Martine Aubry est "sûrement quelqu'un de très bien", poursuit-il, mais "elle est dans le rôle de gardien de la maison morte et elle n'y peut rien".

Manuel Valls "a raison"


Sur le "rappel à l'ordre" de la patronne du PS à Manuel Valls cette semaine, il juge que "le socialisme termine en caporalisation".
Pour lui, Manuel Valls "a raison : il faut, de toute urgence, changer le nom" du PS. Le député de l'Essonne "fait partie, comme (Ségolène) Royal, comme (Dominique) Strauss-Kahn, comme d'autres, de ceux qui peuvent être à l'origine du big bang et reconstruire sur les ruines".
"Le PS va mourir ? Non. Il est mort. Personne, ou presque, n'ose le dire. Mais tout le monde, ou presque, le sait", martèle-t-il. "J'ai rarement vu des politiques mettre autant d'énergie à s'autodétruire. Si ça ne concernait qu'eux, ce ne serait pas trop grave. Mais il s'agit de l'alternative à Nicolas Sarkozy, de l'espérance des gens", rappelle l'auteur de "Ce grand cadavre à la renverse" en 2007.

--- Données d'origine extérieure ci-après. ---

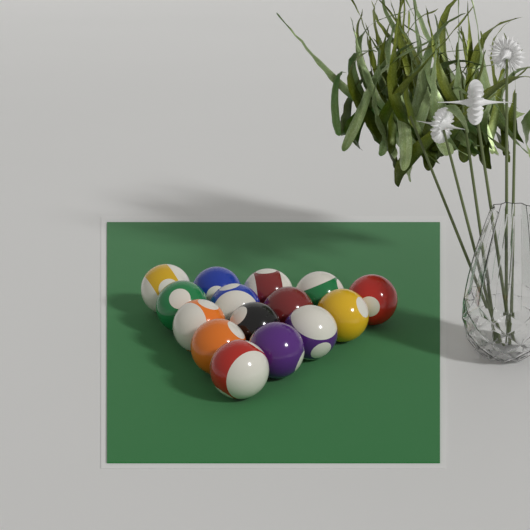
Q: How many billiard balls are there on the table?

Pour des primaires ouvertes


BHL estime que "sans des primaires à la française, sans une vaste consultation ouverte, populaire, jamais ne s'enclenchera le processus aboutissant à ce nouveau parti de gauche qui rompra avec la machine à perdre".
Il confie enfin avoir voté PS aux européennes du 7 juin "par habitude, sans y croire, et en ayant le sentiment qu'on essayait de réanimer un cadavre". "J'aurais pu voter pour Dany (Cohn-Bendit)", "mais il y avait cette alliance, que je trouvais contre-nature, avec l'antilibéral (José) Bové", explique-t-il.